In a study from Mumbai, pre-XDR TB [(MDR-TB along with resistance to either a fluoroquinolone or an aminoglycoside (apart from streptomycin)] was the most common form of drug-resistant tuberculosis with observed prevalence at 56.8% compared to 29.4% for MDR-TB in adults [4]. The proportions of patients with ofloxacin, moxifloxacin and ethionamide resistance were 75.3%, 69.5% and 52.5%, respectively in adults [4]. In children with drug-resistant tuberculosis, moxifloxacin resistance was 46%, ofloxacin was 47.6%, ethionamide resistance was 49.2%, pyrazinamide resistance was 55.6% and ethambutol resistance was 60.3% [5]. There is also an increase in prevalence of pre-XDR TB in children as compared to MDR-TB [5]. Most of these children would have resistance to isoniazid, rifampicin, ethambutol, pyrazinamide, quinolones and ethionamide. Thus the shortened MDR-TB regimen may provide inadequate treatment to these patients. Starting this regimen in children based only on the geneXpert results of rifampicin-resistance without testing for DST to all the first and second line drugs would be a logistical mistake, and may lead to more drug-resistant forms of tuberculosis, and treatment failures. Treatment of drug-resistant tuberculosis should be individualized based on the DST results.

References

1. World Health Organization (WHO). Rapid Diagnostic Test and Shorter, Cheaper Treatment Signal New Hope for Multidrug-resistant Tuberculosis Patients. Available from: http://www.who.int/mediacentre/news/releases/2016/multidrug-resistant-tuberculosis/en/. Accessed June 23, 2016.

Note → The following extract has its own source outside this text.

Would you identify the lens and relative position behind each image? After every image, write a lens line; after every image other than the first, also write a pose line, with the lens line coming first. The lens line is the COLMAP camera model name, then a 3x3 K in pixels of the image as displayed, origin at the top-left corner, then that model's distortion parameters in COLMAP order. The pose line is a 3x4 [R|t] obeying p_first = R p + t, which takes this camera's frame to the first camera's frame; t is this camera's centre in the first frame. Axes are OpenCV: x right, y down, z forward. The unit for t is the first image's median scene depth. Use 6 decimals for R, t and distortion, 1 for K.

2. World Health Organization (WHO). The Shorter MDR-TB Regimen. Available from: http://www.who.int/tb/Short_MDR_regimen_factsheet.pdf. Accessed June 23, 2016.

3. Aung KJ, Van Deun A, Declercq E, Sarker MR, Das PK, Hossain MA, et al. Successful ‘9-month Bangladesh regimen’ for multidrug-resistant tuberculosis among 92 over 500 consecutive patients. Int J Tuberc Lung Dis. 2014;18:1180-7.

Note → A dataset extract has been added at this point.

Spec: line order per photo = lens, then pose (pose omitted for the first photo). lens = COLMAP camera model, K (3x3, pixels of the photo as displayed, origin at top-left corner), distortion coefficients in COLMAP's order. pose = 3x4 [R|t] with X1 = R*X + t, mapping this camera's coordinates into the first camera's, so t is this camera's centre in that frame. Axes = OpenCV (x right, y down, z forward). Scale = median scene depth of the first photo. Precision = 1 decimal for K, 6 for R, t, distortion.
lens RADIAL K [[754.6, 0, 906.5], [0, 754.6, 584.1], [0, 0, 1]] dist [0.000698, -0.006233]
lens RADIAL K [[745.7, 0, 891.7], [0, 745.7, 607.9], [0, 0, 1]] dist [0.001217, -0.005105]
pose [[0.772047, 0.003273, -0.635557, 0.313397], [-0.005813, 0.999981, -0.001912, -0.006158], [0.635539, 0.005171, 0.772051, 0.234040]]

4. Dalal A, Pawaskar A, Das M,  Desai R, Prabhudesai P, Chhajed P, et al. Resistance patterns among multidrug-resistant tuberculosis patients in Greater Metropolitan Mumbai: trends over time. Gao L, ed. PLoS One. 2015;10:e0116798.

5. Shah I, Shah F. Changing prevalence and resistance patterns in children with drug-resistant tuberculosis in Mumbai. Pediatr Intl Child Health. 2016 [in press].